## Activity
In the copy, include no images, and repeat each entry precisely as written.

## Extracted data entries
◆ ◆ ◆ ◆

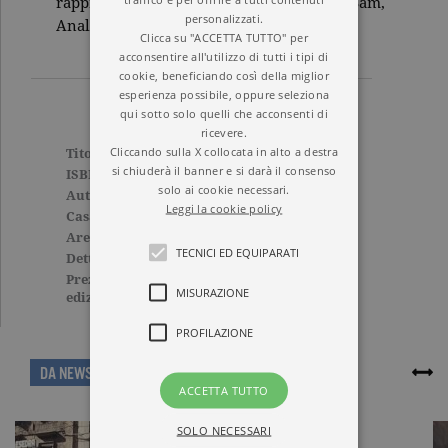
rappresentato dalla famiglia: la madre di Sam,
personalizzati.
Analise, è pronta a tutto pur di separarli.
Clicca su "ACCETTA TUTTO" per
acconsentire all'utilizzo di tutti i tipi di
cookie, beneficiando così della miglior
esperienza possibile, oppure seleziona
qui sotto solo quelli che acconsenti di
ricevere.
Cliccando sulla X collocata in alto a destra
Titolo
Finalmente ci sei
si chiuderà il banner e si darà il consenso
ISBN
9788811004523
solo ai cookie necessari.
Autore
Tijan
Leggi la cookie policy
Casa Editrice
GARZANTI
Aree tematiche
Tascabili
TECNICI ED EQUIPARATI
Dettagli
256 pagine, Brossura
Prezzo di questa
5,00€
MISURAZIONE
edizione cartacea
PROFILAZIONE
ARTICOLI CORRELATI
DA NEWS
ACCETTA TUTTO
SOLO NECESSARI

◆ ◆ ◆ ◆

## Finished exercise
rappresentato dalla famiglia: la madre di Sam,
personalizzati.
Analise, è pronta a tutto pur di separarli.
Clicca su "ACCETTA TUTTO" per
acconsentire all'utilizzo di tutti i tipi di
cookie, beneficiando così della miglior
esperienza possibile, oppure seleziona
qui sotto solo quelli che acconsenti di
ricevere.
Cliccando sulla X collocata in alto a destra
Titolo
Finalmente ci sei
si chiuderà il banner e si darà il consenso
ISBN
9788811004523
solo ai cookie necessari.
Autore
Tijan
Leggi la cookie policy
Casa Editrice
GARZANTI
Aree tematiche
Tascabili
TECNICI ED EQUIPARATI
Dettagli
256 pagine, Brossura
Prezzo di questa
5,00€
MISURAZIONE
edizione cartacea
PROFILAZIONE
ARTICOLI CORRELATI
DA NEWS
ACCETTA TUTTO
SOLO NECESSARI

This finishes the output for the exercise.